O bilionário e sua rede social têm sido acusados, inclusive por um ex-editor chefe do jornal The Guardian, de serem uma das causas ou a causa principal dos tumultos e vandalismos.

Para a baronesa Claire Fox, embora seja “bobo” considerar Elon Musk um herói, “ele fez um grande serviço pela liberdade de expressão”. “O X é importante para separar o que é verdadeiro do que é falso”, afirmou.

Quanto à briga do bilionário com o governo, Fox disse que mal pode esperar “pelo dia em que o governo britânico tentará fechar o X neste país, porque todos aqueles jornalistas que ficam tuitando sobre o quanto não aguentam Elon Musk e o X vão dizer ‘onde vamos contar a todo mundo que conseguimos banir o X?’ e não terão onde contar”. Ela diz que há um elemento de entretenimento na briga: “ele parece um menino levado, provocando-os, um troll com uma enorme quantidade de seguidores”.
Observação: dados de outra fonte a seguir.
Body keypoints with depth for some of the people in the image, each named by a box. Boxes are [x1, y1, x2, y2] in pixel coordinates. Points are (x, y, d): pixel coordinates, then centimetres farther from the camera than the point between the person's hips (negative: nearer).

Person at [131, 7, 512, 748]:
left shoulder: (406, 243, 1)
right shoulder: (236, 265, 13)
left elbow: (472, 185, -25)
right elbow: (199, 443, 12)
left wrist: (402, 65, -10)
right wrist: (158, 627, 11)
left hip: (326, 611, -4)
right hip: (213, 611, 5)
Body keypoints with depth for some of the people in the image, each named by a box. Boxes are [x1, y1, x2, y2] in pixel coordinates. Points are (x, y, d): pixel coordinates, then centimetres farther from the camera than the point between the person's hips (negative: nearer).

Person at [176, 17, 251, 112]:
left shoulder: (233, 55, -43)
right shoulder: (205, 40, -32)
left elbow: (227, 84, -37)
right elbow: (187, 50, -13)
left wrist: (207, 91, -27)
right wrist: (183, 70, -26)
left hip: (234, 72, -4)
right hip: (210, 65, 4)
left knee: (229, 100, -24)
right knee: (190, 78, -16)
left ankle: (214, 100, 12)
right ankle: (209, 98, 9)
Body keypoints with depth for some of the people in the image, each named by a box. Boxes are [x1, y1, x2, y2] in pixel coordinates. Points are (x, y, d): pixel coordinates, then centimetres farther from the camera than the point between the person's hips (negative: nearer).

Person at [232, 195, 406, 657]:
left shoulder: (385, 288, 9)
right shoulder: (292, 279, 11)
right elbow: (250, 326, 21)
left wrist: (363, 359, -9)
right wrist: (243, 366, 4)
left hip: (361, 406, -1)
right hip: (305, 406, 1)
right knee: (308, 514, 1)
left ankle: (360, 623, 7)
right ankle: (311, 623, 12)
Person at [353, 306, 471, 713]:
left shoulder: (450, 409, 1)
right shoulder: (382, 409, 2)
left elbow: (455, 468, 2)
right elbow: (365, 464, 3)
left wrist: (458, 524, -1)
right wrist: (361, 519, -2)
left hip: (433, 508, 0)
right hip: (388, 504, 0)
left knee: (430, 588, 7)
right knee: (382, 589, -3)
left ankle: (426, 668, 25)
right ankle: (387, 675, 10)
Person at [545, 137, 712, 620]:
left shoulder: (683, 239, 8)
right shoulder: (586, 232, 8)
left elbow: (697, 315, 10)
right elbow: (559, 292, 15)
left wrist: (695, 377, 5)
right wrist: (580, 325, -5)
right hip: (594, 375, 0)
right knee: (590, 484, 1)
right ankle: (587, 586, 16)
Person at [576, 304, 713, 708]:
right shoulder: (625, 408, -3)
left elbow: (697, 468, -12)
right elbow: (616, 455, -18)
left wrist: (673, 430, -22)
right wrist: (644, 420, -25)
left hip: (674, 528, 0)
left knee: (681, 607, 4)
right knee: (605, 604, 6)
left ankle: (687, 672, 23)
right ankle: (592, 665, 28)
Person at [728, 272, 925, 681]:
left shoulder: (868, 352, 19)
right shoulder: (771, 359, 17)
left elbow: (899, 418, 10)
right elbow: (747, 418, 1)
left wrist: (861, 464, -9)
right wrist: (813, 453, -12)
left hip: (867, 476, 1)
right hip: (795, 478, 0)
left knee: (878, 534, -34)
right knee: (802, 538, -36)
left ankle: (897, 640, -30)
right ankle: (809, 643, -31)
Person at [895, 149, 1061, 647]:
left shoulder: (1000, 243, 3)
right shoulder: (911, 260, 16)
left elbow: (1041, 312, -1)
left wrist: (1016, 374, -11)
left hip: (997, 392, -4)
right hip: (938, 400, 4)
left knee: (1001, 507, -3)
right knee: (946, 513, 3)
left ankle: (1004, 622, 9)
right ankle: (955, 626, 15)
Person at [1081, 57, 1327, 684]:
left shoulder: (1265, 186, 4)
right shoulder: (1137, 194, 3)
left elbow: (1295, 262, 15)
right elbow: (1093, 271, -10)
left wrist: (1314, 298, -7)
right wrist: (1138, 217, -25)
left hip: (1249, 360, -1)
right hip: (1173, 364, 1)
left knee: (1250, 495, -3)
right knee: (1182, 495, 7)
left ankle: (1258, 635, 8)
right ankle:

“Não estou dizendo que é assim que a política deve ser conduzida”, afirmou Fox. “Mas, por causa da forma simplificadora com que o governo tentou culpar as redes sociais pelos tumultos, em vez de olhar as causas mais profundas que subjazem ao que está acontecendo, dá para ver por que as autoridades estão furiosas com Musk”.